> **TASK STATEMENT**:
Write out exactly the lines below that run from the line containing "196,437 | 1.68% | |" through the last line of the records.

------ RECORDS FOR PROCESSING ------

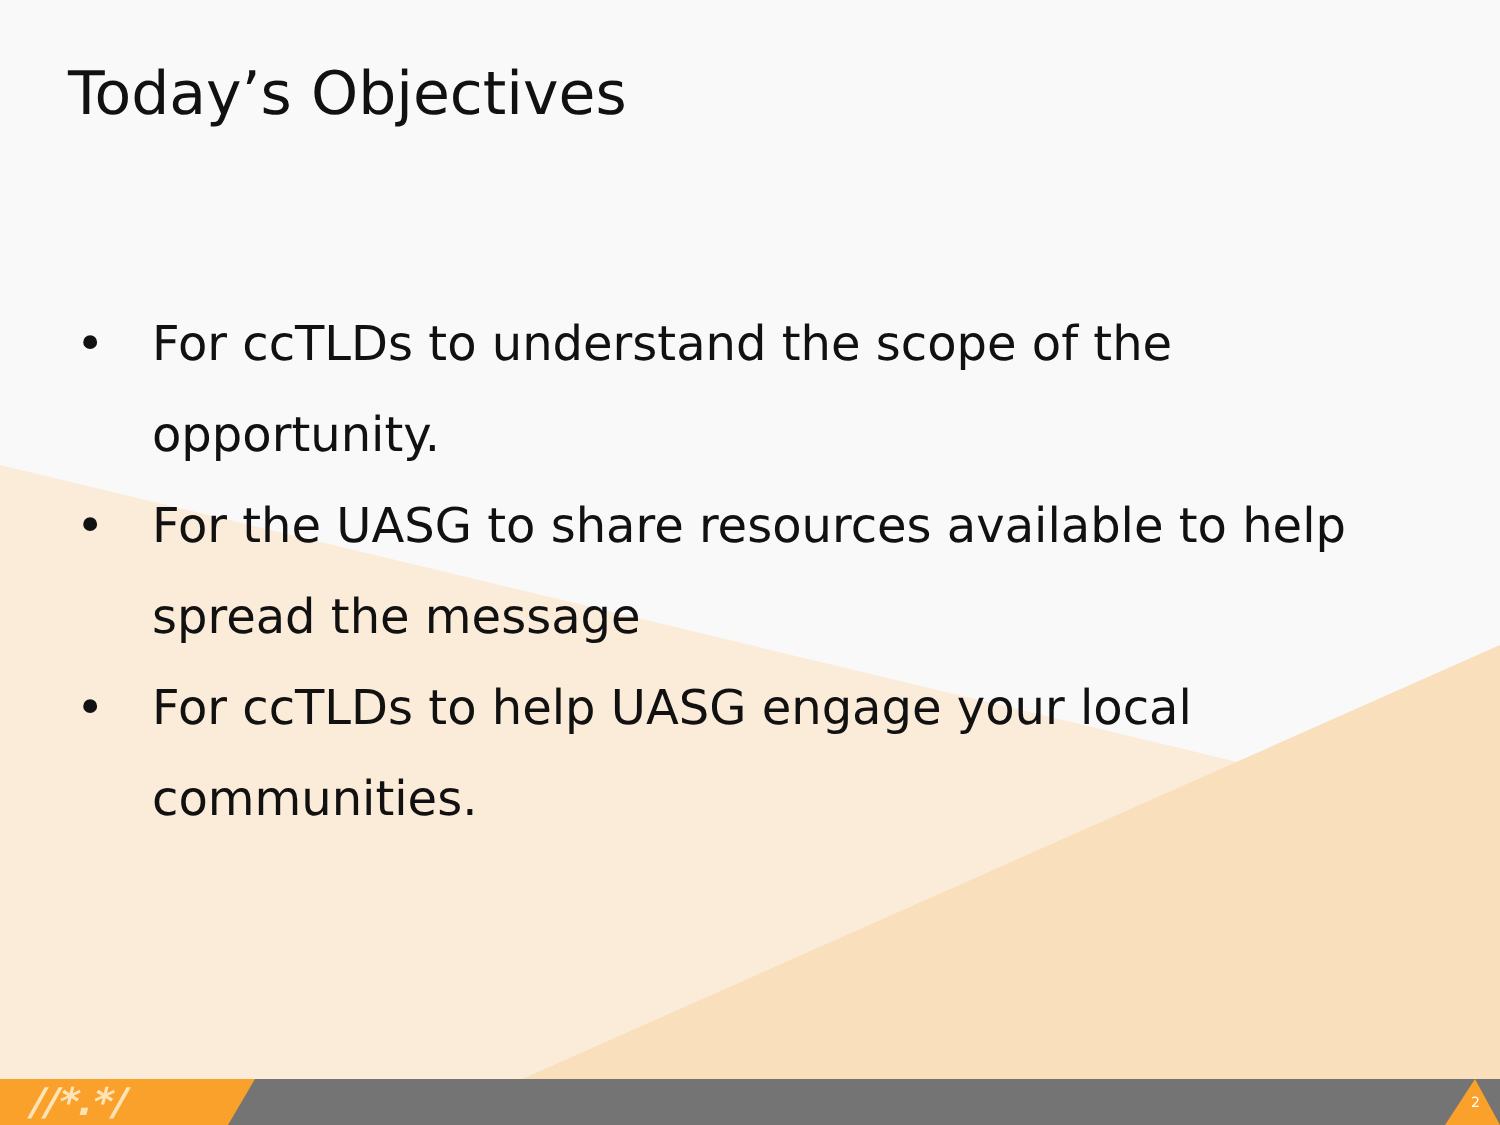Today’s Objectives
• For ccTLDs to understand the scope of the opportunity.
• For the UASG to share resources available to help spread the message
• For ccTLDs to help UASG engage your local communities.
//*.*/ 2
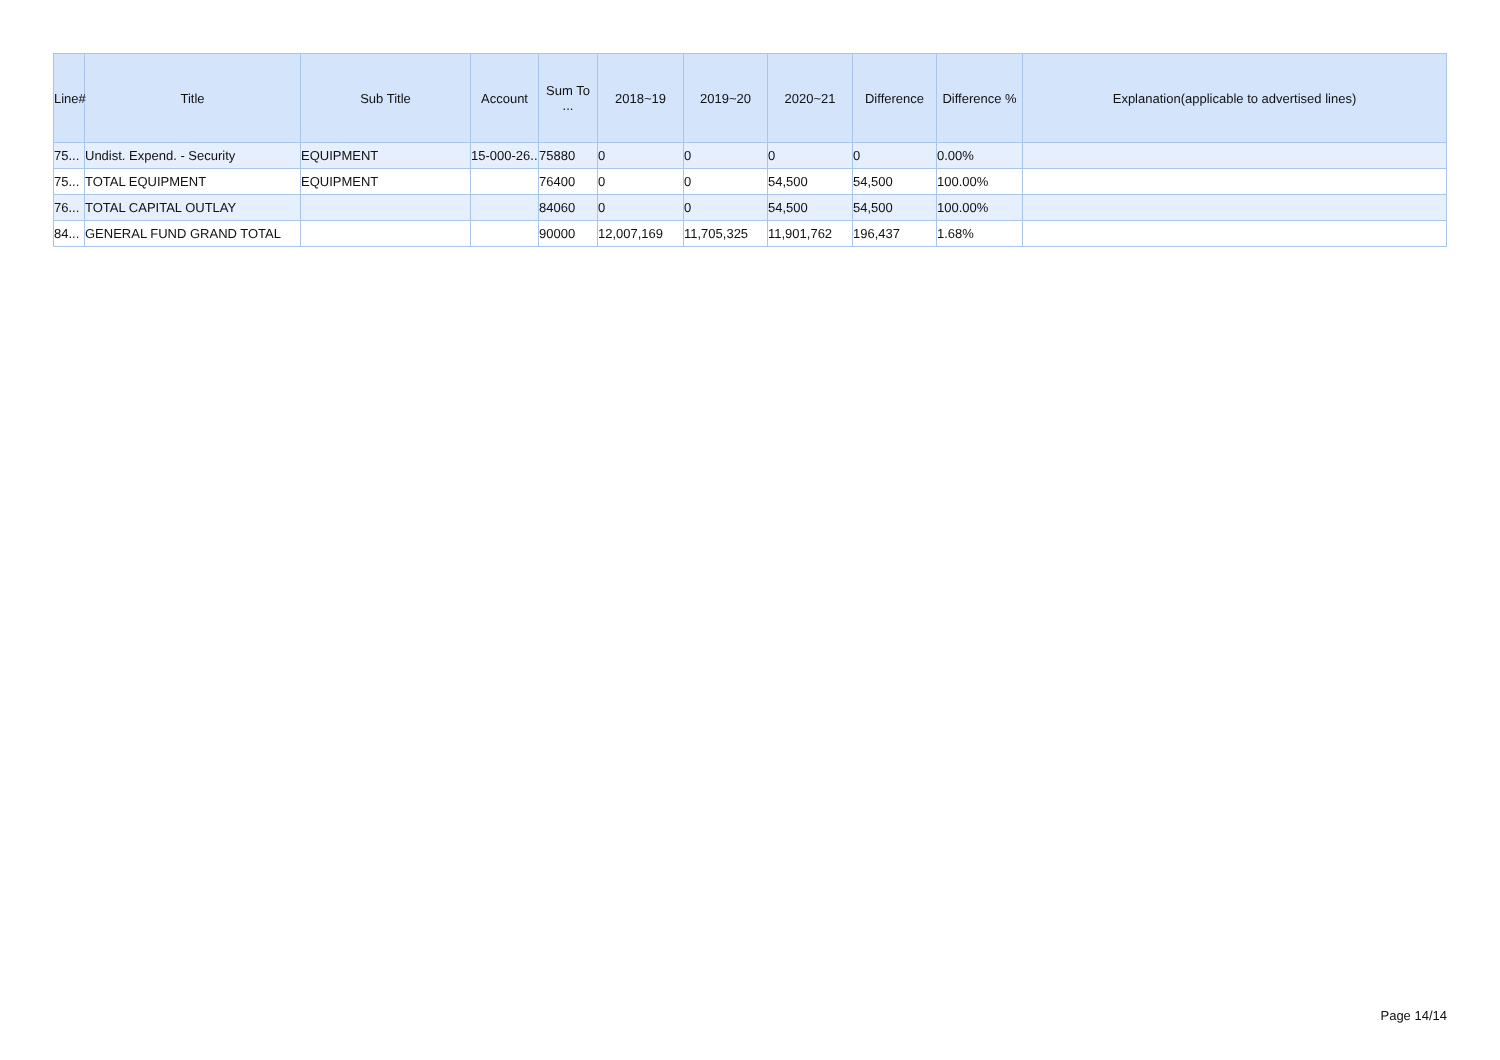| Line# | Title | Sub Title | Account | Sum To ... | 2018~19 | 2019~20 | 2020~21 | Difference | Difference % | Explanation(applicable to advertised lines) |
| --- | --- | --- | --- | --- | --- | --- | --- | --- | --- | --- |
| 75... | Undist. Expend. - Security | EQUIPMENT | 15-000-26... | 75880 | 0 | 0 | 0 | 0 | 0.00% | |
| 75... | TOTAL EQUIPMENT | EQUIPMENT | | 76400 | 0 | 0 | 54,500 | 54,500 | 100.00% | |
| 76... | TOTAL CAPITAL OUTLAY | | | 84060 | 0 | 0 | 54,500 | 54,500 | 100.00% | |
| 84... | GENERAL FUND GRAND TOTAL | | | 90000 | 12,007,169 | 11,705,325 | 11,901,762 | 196,437 | 1.68% | |
Page 14/14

------

> **ANSWER SECTION**:
| 84... | GENERAL FUND GRAND TOTAL | | | 90000 | 12,007,169 | 11,705,325 | 11,901,762 | 196,437 | 1.68% | |
Page 14/14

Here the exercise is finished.